Total advertising revenue for the New York Times grew just 1.2% as marketers opted to spend their ad budgets on social media platforms like TikTok and Reddit that have much higher viewership.
To attract a wider audience, the publisher of the New York Times newspaper has been expanding its content distribution over the past few years by bundling podcasts, lifestyle articles and recipes.
Bundle and multi-product subscribers now make up around 45% of the company's total subscriber base with expectations that the segment will exceed 50% by the end of next year, CFO William Bardeen said.
The Athletic is on track to become profitable by next year, company executives said on a post-earnings call.
NYT ended the June quarter with around 10.8 million print and digital subscribers, with a target of reaching 15 million subscribers by the end of 2027.
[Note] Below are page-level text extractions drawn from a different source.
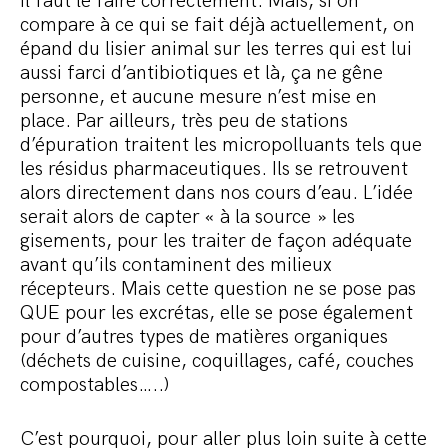
il faut le faire correctement. Mais, si on
compare à ce qui se fait déjà actuellement, on
épand du lisier animal sur les terres qui est lui
aussi farci d’antibiotiques et là, ça ne gêne
personne, et aucune mesure n’est mise en
place. Par ailleurs, très peu de stations
d’épuration traitent les micropolluants tels que
les résidus pharmaceutiques. Ils se retrouvent
alors directement dans nos cours d’eau. L’idée
serait alors de capter « à la source » les
gisements, pour les traiter de façon adéquate
avant qu’ils contaminent des milieux
récepteurs. Mais cette question ne se pose pas
QUE pour les excrétas, elle se pose également
pour d’autres types de matières organiques
(déchets de cuisine, coquillages, café, couches
compostables…..)
C’est pourquoi, pour aller plus loin suite à cette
It added around 300,000 digital-only subscribers in the second quarter, beating expectations of 186,900 according to five analysts polled by Visible Alpha.
The company reported subscription revenue of $439.3 million for the second quarter, compared with estimates of $438.9 million, according to LSEG data.
Adjusted profit came in at 45 cents per share, compared with estimates of 40 cents, while its total revenue of $625.1 million was slightly lower than expectations of $625.2 million.
Advertising revenue rose to $119.2 million, while analysts were expecting $120 million.